The secrets of the Petrom privatisation

7. Juli 2006, 00:00

Funds for payment of environmental damages, erasing of historical debts, tax stability in the exploration and...

Funds for payment of environmental damages, erasing of historical debts, tax stability in the exploration and production sectors and the geological quota are the main benefits received by OMV, Romanian Capital writes.

The Petrom privatisation contract, which has been much debated in the last months, was presented exclusively by the Capital weekly. This document reveals that the Romanian state has assumed responsibility for any unknown costs that might appear in the following years at Petrom, resulting from the pollution caused by the company before its privatization. The sum amounts to EUR 178.55 million. The document has dozens of pages that establish the investments or damages to the environment.

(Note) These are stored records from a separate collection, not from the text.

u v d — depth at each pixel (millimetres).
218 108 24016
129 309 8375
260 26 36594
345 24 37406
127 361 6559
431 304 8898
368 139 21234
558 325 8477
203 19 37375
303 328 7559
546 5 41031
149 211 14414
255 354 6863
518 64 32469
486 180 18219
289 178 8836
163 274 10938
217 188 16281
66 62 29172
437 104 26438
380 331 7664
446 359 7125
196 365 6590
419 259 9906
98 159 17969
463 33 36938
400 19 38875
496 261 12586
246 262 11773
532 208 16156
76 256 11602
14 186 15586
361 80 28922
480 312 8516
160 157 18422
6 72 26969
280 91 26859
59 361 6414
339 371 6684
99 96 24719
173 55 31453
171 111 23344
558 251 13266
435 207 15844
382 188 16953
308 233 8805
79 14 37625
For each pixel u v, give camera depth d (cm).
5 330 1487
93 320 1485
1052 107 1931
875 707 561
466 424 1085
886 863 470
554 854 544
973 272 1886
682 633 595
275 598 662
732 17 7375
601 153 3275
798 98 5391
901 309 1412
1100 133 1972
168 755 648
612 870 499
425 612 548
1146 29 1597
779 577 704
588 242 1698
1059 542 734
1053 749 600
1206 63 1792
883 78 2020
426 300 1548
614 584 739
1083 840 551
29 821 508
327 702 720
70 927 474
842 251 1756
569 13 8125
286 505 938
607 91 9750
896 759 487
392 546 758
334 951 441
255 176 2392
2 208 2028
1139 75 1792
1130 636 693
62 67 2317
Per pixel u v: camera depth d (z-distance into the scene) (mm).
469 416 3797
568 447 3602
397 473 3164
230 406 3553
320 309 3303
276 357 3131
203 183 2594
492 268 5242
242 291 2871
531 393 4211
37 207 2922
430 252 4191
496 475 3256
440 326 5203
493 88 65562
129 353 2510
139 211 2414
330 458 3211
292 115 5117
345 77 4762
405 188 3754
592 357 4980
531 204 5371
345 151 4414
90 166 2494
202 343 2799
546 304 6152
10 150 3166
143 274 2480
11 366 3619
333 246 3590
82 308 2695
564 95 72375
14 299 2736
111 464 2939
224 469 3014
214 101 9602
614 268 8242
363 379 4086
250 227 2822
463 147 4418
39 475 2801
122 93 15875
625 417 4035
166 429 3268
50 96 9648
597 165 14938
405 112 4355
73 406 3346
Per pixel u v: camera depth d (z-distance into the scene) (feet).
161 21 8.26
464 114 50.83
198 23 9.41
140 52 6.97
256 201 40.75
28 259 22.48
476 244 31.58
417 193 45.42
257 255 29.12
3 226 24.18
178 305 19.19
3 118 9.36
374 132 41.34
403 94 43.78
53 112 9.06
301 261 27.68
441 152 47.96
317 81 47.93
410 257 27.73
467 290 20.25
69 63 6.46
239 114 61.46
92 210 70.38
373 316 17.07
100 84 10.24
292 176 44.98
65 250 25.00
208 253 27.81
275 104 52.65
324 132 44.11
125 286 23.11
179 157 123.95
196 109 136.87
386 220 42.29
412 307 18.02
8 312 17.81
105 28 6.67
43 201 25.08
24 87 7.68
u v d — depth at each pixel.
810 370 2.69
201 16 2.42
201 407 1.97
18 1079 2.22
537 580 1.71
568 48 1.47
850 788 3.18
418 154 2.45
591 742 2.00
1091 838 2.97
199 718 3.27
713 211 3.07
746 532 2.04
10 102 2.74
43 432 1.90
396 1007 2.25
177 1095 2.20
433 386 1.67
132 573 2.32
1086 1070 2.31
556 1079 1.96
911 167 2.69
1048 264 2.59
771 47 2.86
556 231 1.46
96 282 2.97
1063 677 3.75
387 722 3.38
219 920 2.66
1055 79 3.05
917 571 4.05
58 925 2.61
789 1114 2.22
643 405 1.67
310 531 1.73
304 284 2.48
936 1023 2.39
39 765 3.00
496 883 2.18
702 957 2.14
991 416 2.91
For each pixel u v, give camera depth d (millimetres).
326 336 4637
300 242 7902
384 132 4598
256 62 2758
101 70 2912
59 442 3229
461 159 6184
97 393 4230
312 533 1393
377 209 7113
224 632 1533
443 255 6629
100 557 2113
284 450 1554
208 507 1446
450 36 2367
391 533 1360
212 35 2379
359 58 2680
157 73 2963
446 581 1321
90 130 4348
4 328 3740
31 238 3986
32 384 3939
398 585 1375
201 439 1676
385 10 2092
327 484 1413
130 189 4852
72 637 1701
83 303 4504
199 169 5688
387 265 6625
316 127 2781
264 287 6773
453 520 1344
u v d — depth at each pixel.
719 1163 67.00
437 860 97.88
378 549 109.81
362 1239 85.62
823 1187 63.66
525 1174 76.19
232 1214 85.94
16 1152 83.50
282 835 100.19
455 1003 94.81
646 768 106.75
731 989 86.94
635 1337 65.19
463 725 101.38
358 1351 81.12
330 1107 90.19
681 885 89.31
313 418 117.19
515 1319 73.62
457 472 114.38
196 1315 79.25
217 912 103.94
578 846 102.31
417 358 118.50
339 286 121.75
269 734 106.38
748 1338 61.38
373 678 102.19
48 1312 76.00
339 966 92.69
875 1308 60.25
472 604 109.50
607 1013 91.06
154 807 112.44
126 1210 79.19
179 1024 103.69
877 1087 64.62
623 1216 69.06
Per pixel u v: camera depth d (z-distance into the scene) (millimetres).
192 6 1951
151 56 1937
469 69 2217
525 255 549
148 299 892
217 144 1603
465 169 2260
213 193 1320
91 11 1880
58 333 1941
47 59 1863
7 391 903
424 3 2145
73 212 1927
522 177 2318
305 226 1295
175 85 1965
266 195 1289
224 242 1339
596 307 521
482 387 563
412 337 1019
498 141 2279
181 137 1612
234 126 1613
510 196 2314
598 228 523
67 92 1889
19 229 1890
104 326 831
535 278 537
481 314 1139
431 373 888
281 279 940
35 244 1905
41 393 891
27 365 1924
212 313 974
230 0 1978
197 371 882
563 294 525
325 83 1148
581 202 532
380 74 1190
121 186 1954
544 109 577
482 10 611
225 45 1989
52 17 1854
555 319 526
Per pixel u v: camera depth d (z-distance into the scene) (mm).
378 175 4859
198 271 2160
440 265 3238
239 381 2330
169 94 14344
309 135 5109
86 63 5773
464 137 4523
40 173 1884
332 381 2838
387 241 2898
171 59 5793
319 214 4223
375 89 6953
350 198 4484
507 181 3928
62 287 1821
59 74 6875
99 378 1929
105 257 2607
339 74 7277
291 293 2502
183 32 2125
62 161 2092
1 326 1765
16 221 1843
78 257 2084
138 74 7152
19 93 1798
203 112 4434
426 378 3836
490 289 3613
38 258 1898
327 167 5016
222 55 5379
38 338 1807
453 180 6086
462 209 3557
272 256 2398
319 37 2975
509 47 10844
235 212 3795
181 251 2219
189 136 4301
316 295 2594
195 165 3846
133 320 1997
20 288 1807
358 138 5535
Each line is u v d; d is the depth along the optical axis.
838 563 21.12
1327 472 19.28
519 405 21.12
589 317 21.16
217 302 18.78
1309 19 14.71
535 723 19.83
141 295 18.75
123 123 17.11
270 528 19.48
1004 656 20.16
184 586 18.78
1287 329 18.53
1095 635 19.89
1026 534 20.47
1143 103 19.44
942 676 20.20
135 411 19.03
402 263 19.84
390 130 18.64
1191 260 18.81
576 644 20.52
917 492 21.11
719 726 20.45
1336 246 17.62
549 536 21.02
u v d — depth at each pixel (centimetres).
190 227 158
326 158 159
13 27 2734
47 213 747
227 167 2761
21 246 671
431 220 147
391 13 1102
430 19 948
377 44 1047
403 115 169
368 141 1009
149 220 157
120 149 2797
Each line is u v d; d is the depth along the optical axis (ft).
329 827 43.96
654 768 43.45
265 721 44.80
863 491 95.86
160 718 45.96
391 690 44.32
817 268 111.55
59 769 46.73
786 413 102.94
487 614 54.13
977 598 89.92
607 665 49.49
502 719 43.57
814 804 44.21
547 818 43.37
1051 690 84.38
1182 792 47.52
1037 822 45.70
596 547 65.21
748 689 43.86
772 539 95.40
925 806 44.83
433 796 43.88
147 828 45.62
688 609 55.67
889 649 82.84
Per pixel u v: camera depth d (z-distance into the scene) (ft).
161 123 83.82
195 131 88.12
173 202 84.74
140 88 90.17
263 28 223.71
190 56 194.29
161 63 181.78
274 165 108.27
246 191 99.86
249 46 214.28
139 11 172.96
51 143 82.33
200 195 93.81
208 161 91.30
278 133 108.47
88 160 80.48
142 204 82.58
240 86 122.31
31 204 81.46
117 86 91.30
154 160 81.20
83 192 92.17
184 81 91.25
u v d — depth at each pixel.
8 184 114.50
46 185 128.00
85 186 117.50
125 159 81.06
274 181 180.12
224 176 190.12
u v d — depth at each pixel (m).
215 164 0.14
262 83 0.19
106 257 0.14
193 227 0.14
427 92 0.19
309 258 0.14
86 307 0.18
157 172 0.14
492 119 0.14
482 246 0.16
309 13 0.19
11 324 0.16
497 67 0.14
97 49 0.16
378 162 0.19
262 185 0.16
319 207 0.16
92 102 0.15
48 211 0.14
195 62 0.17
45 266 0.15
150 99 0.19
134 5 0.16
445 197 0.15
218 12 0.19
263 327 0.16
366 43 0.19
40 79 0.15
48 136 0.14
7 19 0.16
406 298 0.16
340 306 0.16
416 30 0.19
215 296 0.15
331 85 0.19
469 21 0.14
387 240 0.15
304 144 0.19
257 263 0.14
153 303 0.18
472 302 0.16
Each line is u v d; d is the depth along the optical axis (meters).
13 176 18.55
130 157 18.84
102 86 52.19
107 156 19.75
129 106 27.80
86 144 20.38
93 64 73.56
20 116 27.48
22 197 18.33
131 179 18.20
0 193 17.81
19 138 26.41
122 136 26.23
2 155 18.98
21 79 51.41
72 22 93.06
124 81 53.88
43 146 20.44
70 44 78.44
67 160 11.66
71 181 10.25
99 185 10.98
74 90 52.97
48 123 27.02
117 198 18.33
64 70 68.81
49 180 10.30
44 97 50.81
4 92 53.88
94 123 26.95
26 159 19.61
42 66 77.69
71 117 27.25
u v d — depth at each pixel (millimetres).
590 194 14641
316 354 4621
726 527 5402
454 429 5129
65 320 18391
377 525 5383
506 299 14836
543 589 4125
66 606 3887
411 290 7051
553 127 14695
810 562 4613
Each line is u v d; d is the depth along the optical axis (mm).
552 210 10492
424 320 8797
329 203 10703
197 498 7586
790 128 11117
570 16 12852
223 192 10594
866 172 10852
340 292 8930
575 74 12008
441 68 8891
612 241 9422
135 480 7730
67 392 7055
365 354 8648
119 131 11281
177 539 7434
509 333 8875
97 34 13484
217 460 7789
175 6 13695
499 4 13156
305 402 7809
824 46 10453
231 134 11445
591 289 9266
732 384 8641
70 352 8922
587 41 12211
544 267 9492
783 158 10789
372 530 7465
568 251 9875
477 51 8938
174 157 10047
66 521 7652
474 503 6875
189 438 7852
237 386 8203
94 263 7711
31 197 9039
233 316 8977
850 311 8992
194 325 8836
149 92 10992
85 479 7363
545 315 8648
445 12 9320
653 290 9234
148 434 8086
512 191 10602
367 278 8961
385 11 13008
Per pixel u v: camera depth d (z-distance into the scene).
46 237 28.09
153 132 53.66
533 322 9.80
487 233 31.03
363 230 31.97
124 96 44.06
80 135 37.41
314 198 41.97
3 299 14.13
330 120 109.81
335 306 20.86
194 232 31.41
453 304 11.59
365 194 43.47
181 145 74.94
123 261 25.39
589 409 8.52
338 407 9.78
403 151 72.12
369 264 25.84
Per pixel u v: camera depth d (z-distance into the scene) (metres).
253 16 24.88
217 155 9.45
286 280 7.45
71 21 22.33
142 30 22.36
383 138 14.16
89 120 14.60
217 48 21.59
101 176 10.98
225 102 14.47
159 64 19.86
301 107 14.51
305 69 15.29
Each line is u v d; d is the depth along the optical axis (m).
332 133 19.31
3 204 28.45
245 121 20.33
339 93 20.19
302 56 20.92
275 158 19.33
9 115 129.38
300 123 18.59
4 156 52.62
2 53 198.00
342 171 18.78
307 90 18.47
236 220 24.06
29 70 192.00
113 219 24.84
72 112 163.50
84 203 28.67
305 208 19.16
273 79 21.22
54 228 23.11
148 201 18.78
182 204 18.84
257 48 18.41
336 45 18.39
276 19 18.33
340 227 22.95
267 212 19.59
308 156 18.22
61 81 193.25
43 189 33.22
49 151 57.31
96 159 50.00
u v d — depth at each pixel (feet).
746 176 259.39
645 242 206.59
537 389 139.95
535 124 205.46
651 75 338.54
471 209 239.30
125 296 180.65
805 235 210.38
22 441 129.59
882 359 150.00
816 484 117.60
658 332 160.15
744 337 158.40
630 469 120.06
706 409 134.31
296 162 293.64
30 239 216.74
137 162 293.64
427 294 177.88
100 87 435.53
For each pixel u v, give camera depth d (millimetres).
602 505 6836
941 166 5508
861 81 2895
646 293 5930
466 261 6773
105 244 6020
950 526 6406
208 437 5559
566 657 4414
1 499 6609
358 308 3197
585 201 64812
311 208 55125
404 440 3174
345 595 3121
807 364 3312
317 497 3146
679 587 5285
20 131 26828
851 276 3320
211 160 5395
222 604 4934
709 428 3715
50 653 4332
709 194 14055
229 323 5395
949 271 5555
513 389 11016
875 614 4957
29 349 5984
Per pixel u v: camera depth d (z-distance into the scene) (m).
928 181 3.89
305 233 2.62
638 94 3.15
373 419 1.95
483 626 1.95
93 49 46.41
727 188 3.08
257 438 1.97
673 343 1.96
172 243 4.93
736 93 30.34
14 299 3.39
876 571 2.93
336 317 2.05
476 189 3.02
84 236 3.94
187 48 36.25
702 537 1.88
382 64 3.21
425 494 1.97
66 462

Secondly, "all fiscal taxes and expenses that Petrom owed for each financial year preceding December 31, 2003, have been paid or annulled by the state." The contract also stipulates that "the current level, the calculation basis and method for the payments made by Petrom in agreement to the individual leasing contracts will be maintained for a period of ten years from the time the contract was finalized.

Page 41 of the contract shows that "when the seller or the entity that has the specific right to sell continues to own more than 10 per cent of the shares, in the case of a crisis (lack of oil or oil products on a long term), the buyer will consult the Ministry of Economy regarding a reasonable course of action, including refraining from exporting oil." When Petrom was privatised, the state granted OMV "a fiscal deduction for the development and modernization of exploration, research and oil production, of 35 per cent of the value of production calculated on the basis of the number of tons of oil produced."

Additionally, the contract states, "The geological quota will be introduced in the Fiscal Code and will be maintained from January 1, 2005 until December 31, 2006. Fiscal losses resulting from the application of the geological quota will be eligible to be treated according to article 26 in the Fiscal Code, regarding the recuperation of fiscal losses, Capital concluded.